Temos examinado o que se publica em nome do Espiritismo?
Destarte, é necessária a conscientização dos dirigentes de Casas Espíritas e dos responsáveis pelas livrarias e clubes do livro, no sentido de analisarem as obras que chegam, antes de entregá-las ao público leitor, que, na maioria das vezes, não sabe distinguir o que é ou não Espiritismo, dado o seu parco aprofundamento no estudo das obras básicas.
Neste mesmo diapasão, questiona o esperantista José Passini:(2)
O que responderemos àqueles que, ao ingressarem nos estudos da Doutrina, nos perguntarem sobre isso? Onde está a nossa fé raciocinada? Onde está o nosso zelo para com a Doutrina a que tanto devemos, face [sic] aos novos horizontes que delineia para nós? Vamos seguir o sábio conselho de Paulo (I Tes, 5: 21): "Examinai tudo. Retende o bem"? Temos examinado o que se publica em nome do Espiritismo? Ou temos deixado correr? Quem é o responsável pela fidelidade doutrinária?

* _REGISTROS FORNECIDOS_:
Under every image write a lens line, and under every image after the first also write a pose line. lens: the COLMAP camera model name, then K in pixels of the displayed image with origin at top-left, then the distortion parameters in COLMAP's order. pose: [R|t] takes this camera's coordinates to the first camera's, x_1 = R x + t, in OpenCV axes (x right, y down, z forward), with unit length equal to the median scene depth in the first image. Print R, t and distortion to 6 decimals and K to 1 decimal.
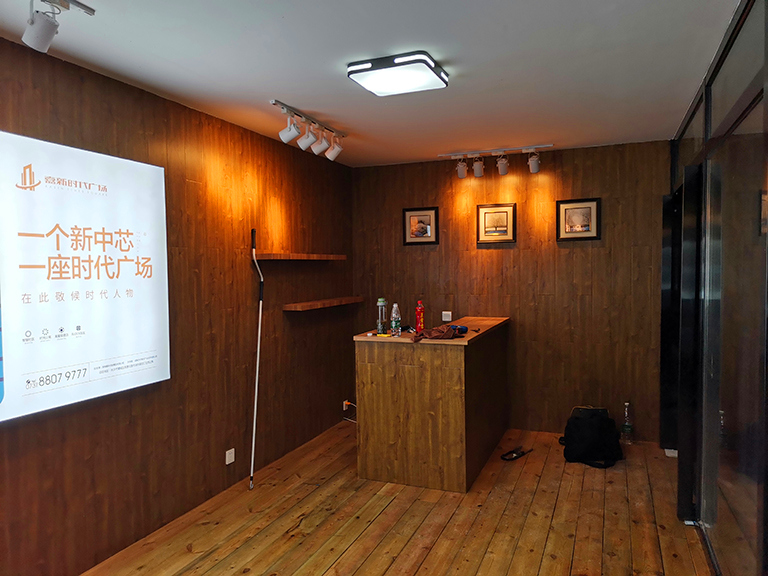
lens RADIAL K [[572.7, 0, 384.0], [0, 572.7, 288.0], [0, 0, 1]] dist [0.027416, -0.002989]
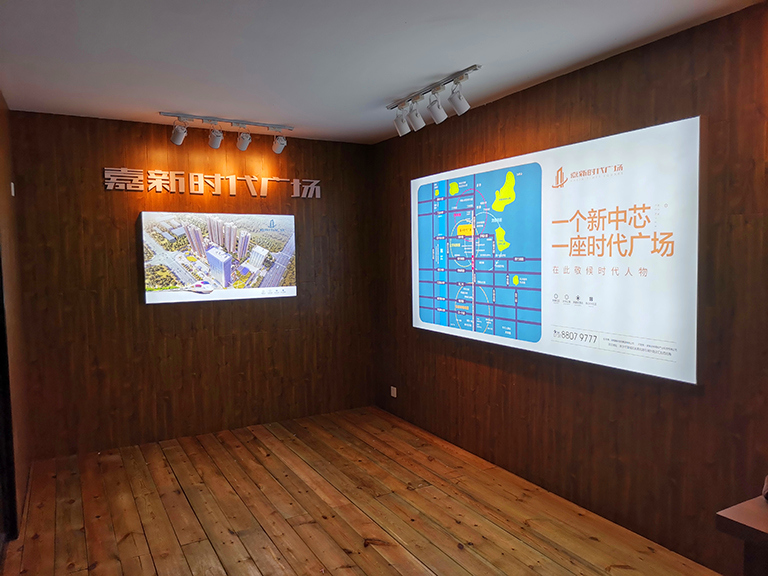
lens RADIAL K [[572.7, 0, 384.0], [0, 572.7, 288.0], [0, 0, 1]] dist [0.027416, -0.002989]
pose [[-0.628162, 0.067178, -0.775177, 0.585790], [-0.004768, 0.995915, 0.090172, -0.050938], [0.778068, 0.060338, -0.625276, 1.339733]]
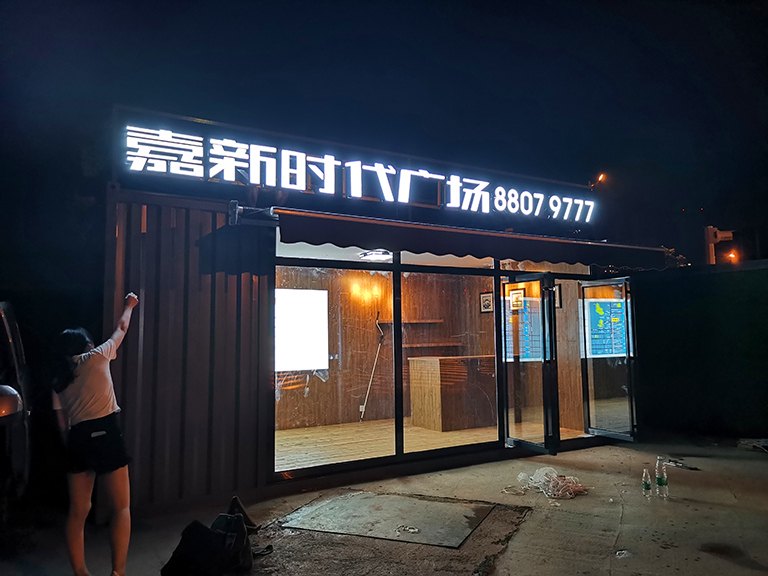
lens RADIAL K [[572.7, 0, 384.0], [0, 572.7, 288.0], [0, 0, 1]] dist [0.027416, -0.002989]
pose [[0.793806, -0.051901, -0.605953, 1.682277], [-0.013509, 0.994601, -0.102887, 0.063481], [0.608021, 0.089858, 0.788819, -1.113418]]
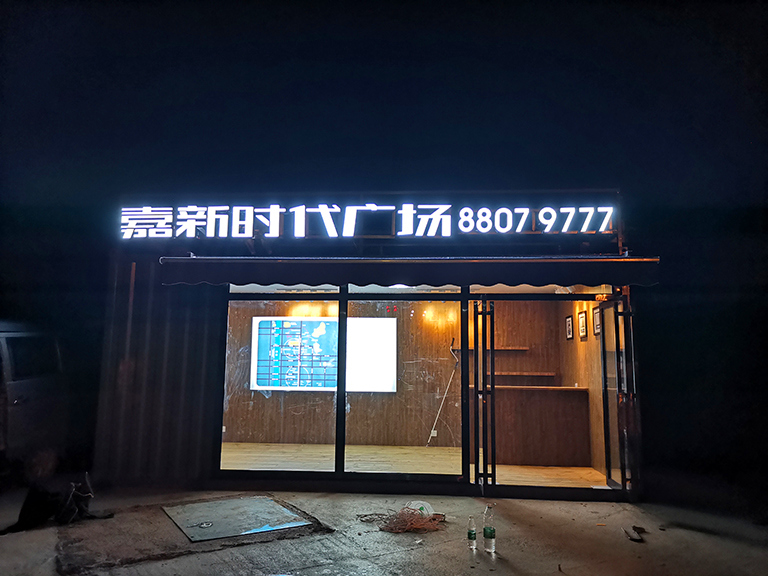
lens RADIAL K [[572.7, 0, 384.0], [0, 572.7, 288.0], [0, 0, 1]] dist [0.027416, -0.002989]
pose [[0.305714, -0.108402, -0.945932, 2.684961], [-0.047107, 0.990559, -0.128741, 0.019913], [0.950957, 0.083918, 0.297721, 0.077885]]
* * *
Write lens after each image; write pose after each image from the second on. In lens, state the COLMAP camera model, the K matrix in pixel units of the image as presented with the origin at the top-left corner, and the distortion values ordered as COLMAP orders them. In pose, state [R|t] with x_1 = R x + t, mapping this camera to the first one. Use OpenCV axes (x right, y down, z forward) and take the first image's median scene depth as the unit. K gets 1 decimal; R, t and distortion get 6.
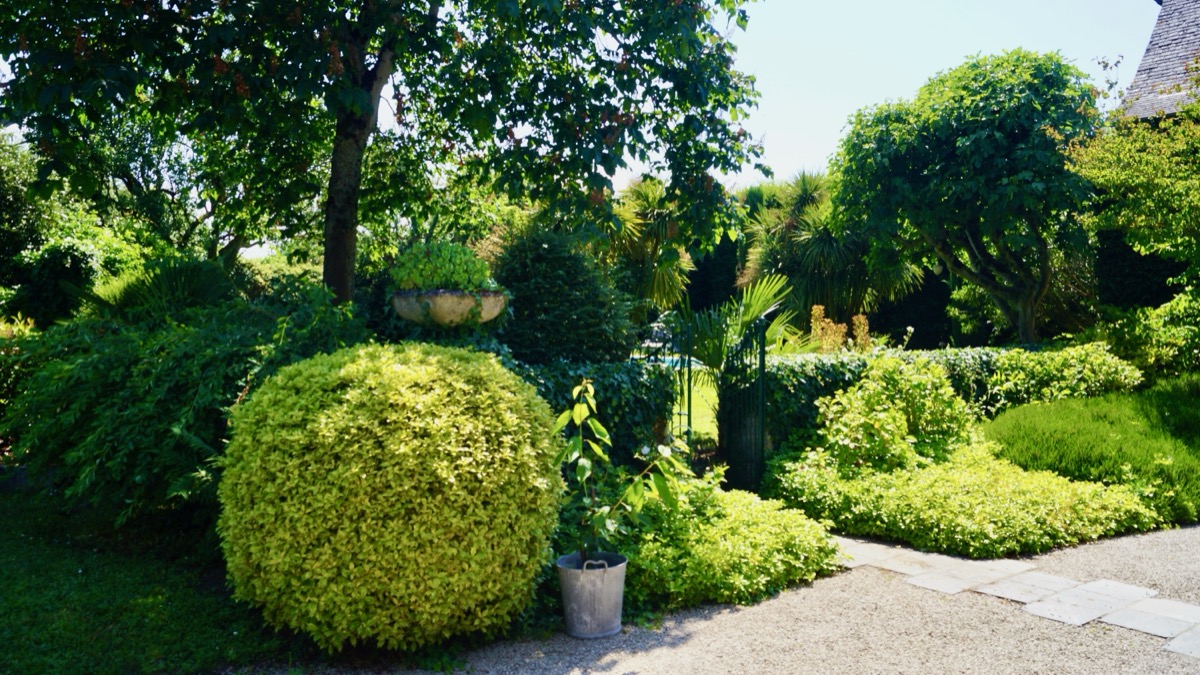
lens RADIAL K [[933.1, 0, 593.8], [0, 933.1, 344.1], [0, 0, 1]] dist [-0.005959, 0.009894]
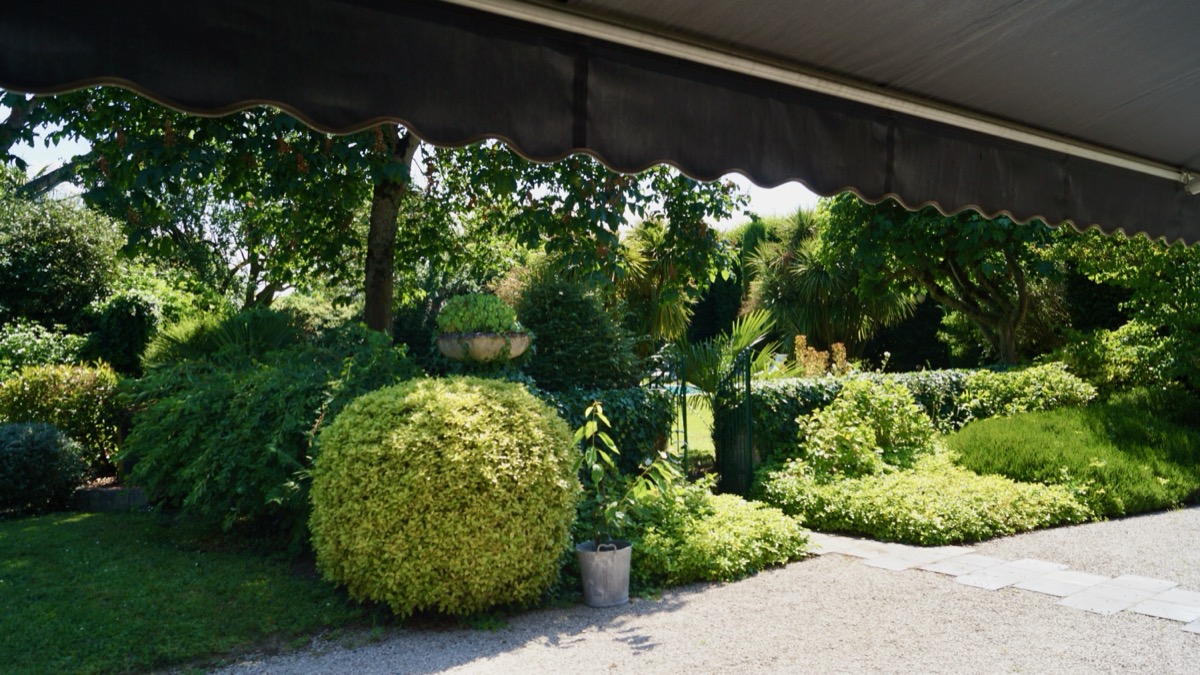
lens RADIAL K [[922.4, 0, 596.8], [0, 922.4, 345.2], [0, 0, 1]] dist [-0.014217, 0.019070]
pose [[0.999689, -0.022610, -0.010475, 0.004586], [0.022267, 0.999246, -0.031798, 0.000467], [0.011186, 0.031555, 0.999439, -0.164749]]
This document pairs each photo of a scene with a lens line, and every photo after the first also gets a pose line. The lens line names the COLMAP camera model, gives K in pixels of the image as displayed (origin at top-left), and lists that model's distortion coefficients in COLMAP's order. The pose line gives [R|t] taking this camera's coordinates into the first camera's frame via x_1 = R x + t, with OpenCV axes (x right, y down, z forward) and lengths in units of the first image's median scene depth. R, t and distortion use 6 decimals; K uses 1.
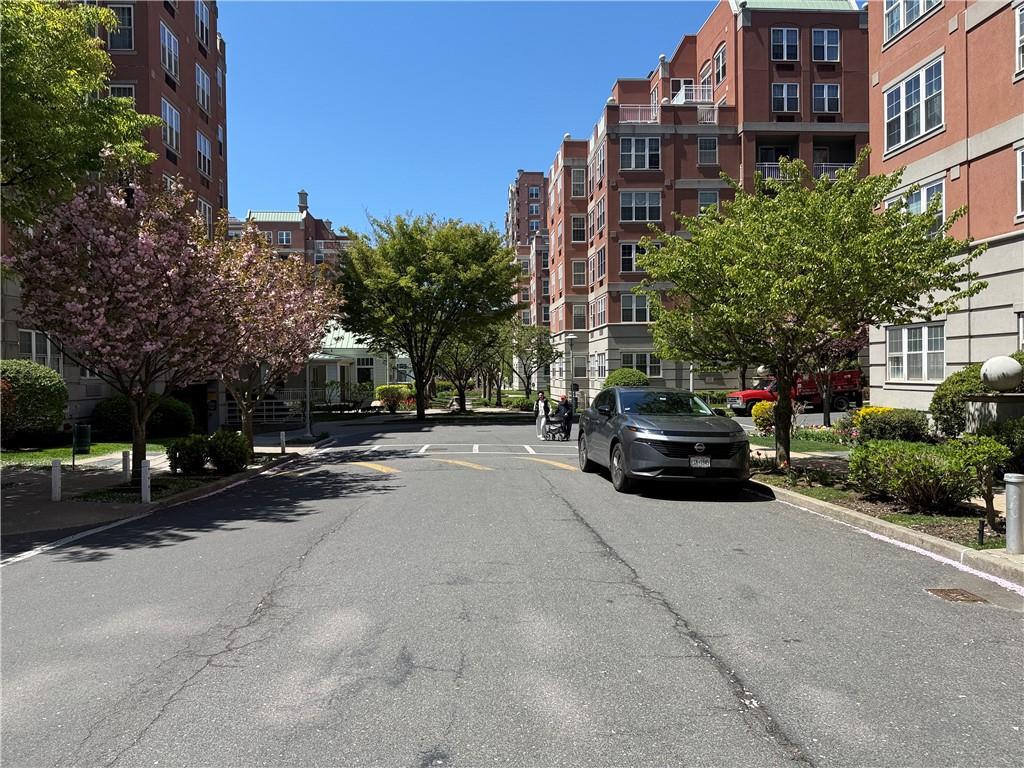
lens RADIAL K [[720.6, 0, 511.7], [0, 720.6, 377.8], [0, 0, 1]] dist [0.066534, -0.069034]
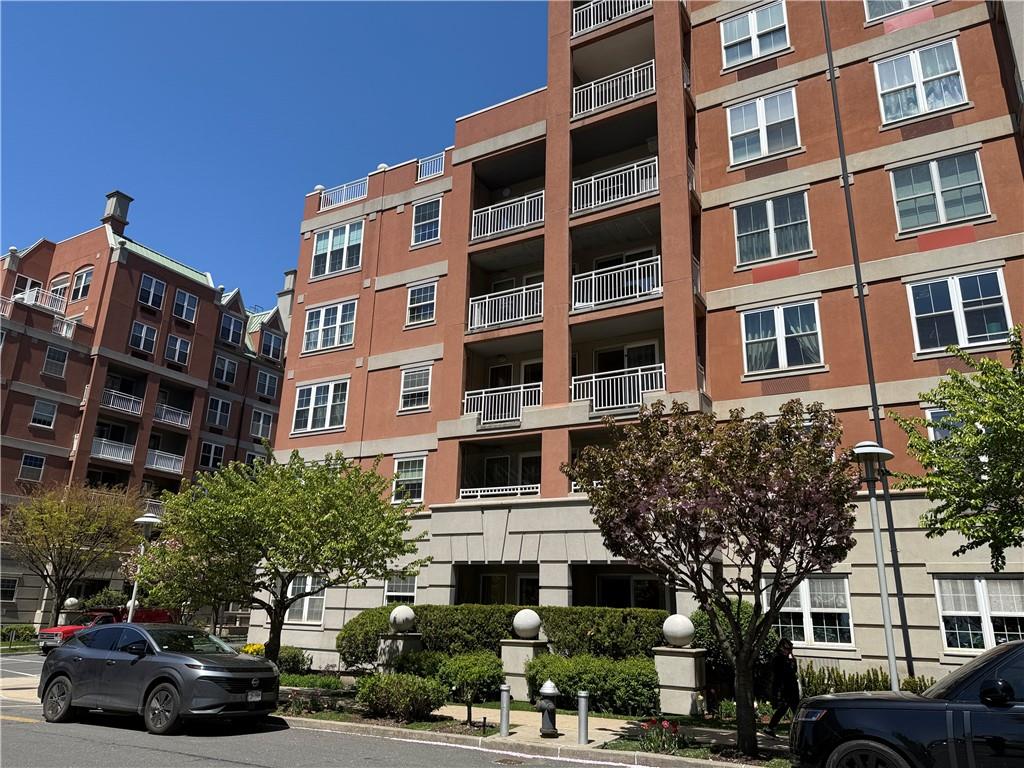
* * *
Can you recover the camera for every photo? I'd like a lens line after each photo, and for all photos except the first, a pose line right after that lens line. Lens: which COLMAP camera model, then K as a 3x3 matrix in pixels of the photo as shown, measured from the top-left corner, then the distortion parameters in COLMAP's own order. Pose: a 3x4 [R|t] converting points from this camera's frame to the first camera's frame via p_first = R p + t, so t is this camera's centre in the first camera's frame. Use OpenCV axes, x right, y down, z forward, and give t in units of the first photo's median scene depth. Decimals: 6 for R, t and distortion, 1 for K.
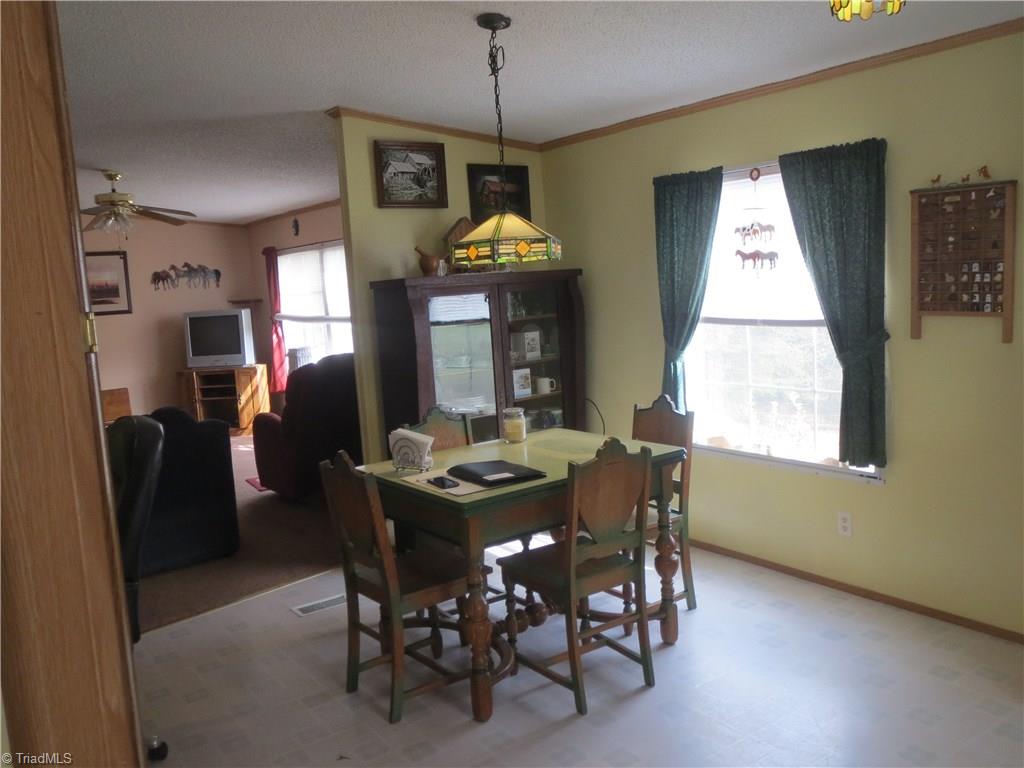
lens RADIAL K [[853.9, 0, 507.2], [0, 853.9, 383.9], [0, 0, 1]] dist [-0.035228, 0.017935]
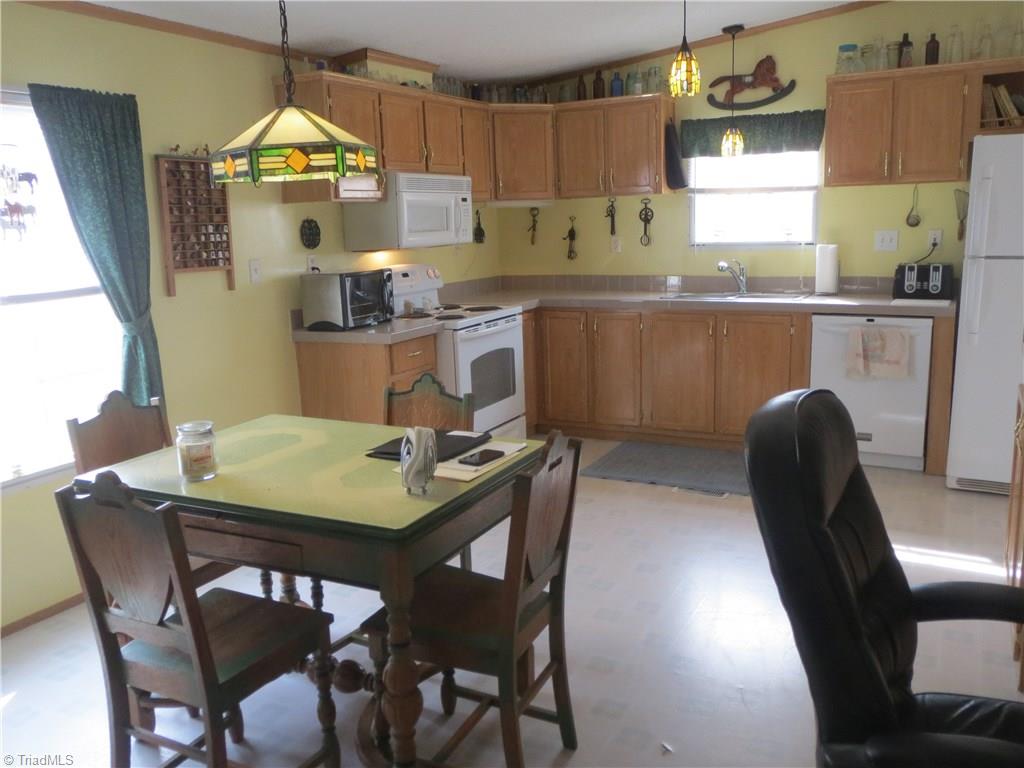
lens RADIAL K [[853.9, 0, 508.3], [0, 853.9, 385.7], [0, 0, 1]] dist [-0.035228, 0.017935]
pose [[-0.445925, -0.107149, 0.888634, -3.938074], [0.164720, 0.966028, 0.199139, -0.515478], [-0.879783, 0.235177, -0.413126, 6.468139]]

* _TAREFA PROPOSTA 1_:
Repita literalmente o trecho do texto sobre as publicações espíritas, começando em "O que responderemos" e seguindo até "pela fidelidade doutrinária?".
* _TAREFA PROPOSTA 2_:
Reescreva de forma mais breve o parágrafo do texto sobre as publicações espíritas que começa com "Destarte, é necessária", mantendo seus fatos principais.
Os registros não têm nenhum papel aqui.

* _ESPAÇO DA RESPOSTA 1_:
O que responderemos àqueles que, ao ingressarem nos estudos da Doutrina, nos perguntarem sobre isso? Onde está a nossa fé raciocinada? Onde está o nosso zelo para com a Doutrina a que tanto devemos, face [sic] aos novos horizontes que delineia para nós? Vamos seguir o sábio conselho de Paulo (I Tes, 5: 21): "Examinai tudo. Retende o bem"? Temos examinado o que se publica em nome do Espiritismo? Ou temos deixado correr? Quem é o responsável pela fidelidade doutrinária?

* _ESPAÇO DA RESPOSTA 2_:
Dirigentes de Casas Espíritas e responsáveis por livrarias e clubes do livro precisam se conscientizar de que devem analisar as obras recebidas antes de entregá-las ao público. Em geral, os leitores não sabem distinguir o que é ou não Espiritismo, porque estudaram pouco as obras básicas.